Sellout: The Major-Label Feeding Frenzy That Swept Punk, Emo, and Hardcore (1994-2007) by Dan Ozzi
A line from Against Mefirst !’s major-label album reads: “Let the new dawn come / this art is dead. There is no sense of original thought in the mainstream.” I thought the album was bad before I even heard it because it was on a major label. This is a topic that Dan Ozzi talks about in Sellout. He talks about how bands want to make a mark in the world, music labels want to make money off them, and fans feel betrayed by their idols. Punknews.org isn’t the only place where this question comes up: How much is it worth to be paid? Andrew Limbong, a reporter for the Culture Desk.

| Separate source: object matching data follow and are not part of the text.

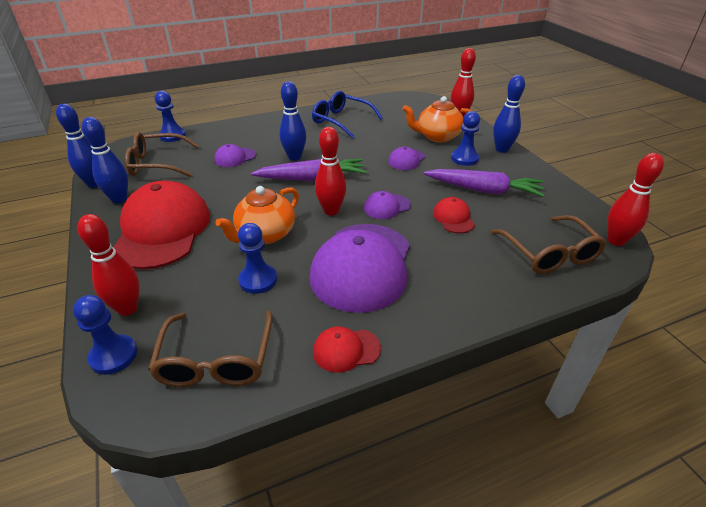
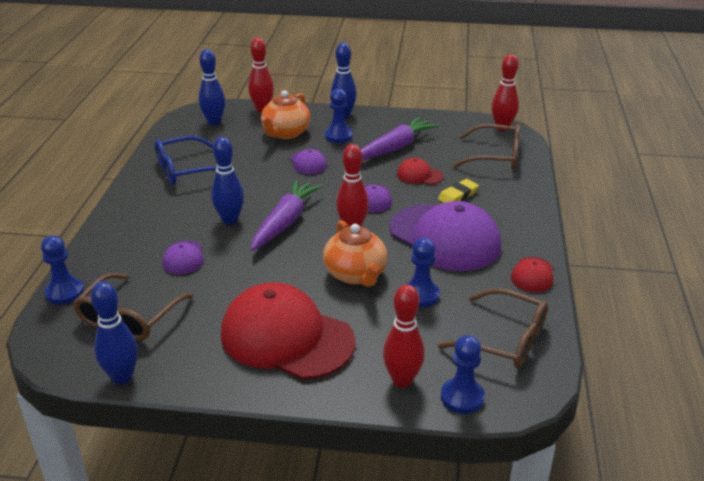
camera: 60 degrees left, 5 degrees down
(119, 199) = (186, 360): blue bowling pin -> blue bowling pin (214, 122)
(444, 251) = (458, 195): none -> yellow eraser

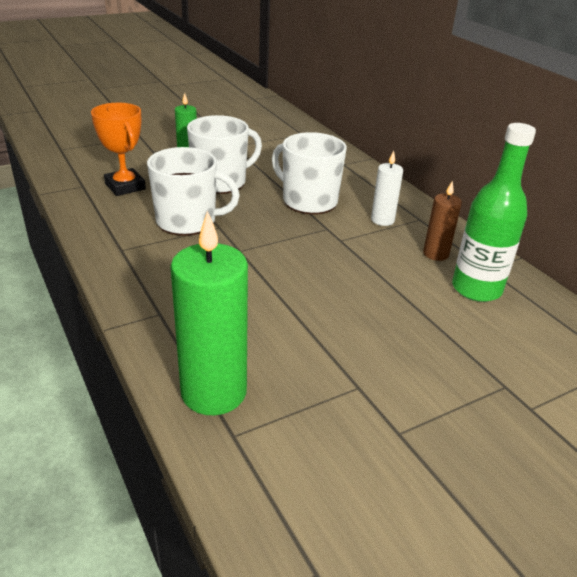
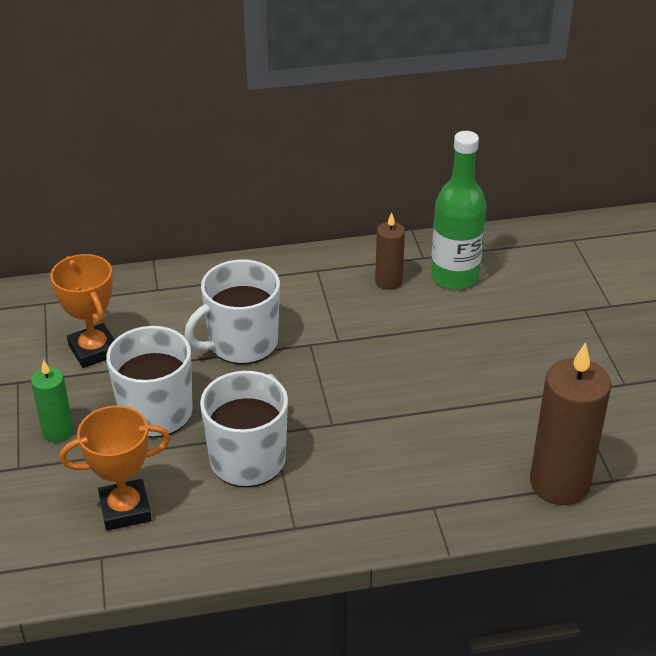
camera: 70 degrees left, 5 degrees up
(214, 392) = (559, 483): green candle -> brown candle
(267, 154) = (94, 350): none -> orange trophy
(382, 220) = (309, 297): white candle -> none

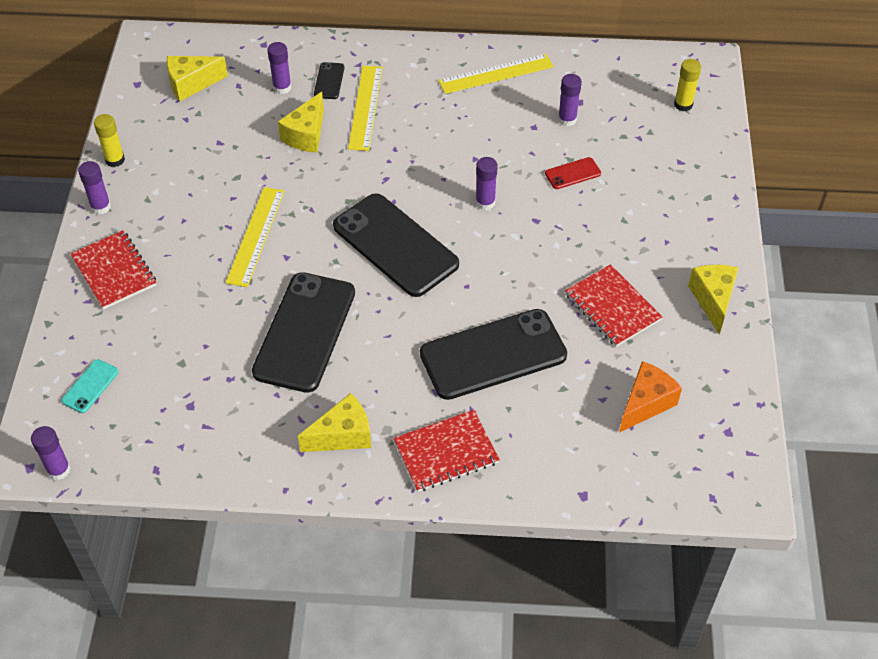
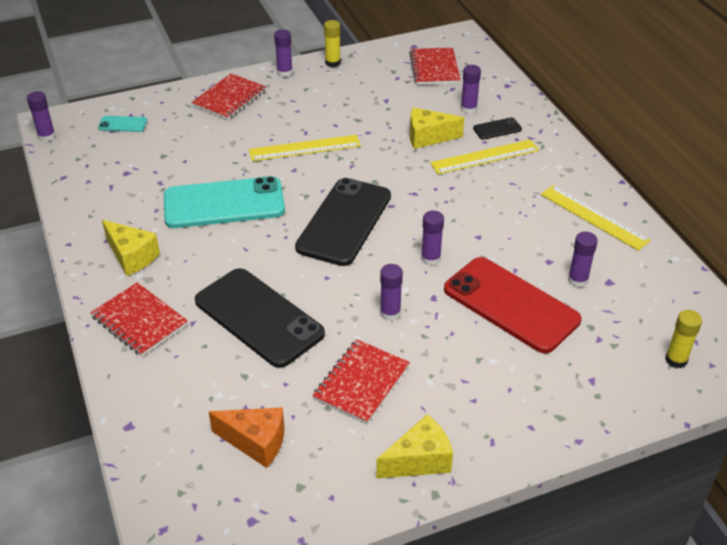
camera: 65 degrees right, 10 degrees down
(191, 84) = (434, 68): yellow cheese -> red notebook
(304, 332) = (224, 203): black phone -> turquoise phone
(539, 257) = (390, 313): none -> purple glue stick
(572, 173) = (511, 305): red phone -> red phone, size x2.36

Somebody’s Daughter by Ashley C. Ford
“Ashley Ford wrote a heartbreaking memoir about her father’s time in prison and how it affected her and her family. Race and family are two things that come up in her story. It also talks about how we make choices and have them made for us. Ford writes in a way that is both refreshing and captivating. As a fellow Hoosier, I found the book particularly compelling because it is not only a coming-of-age Midwestern tale with all the typical concerns about body image and mother-daughter tension, but also a sharp commentary on the harsh realities of growing up as a Black person in Indiana. Another thing Ford shows us is how prison changes the daughters who are left behind.” When Asma Khalid is a White House correspondent for the Washington Desk, she writes about the White House.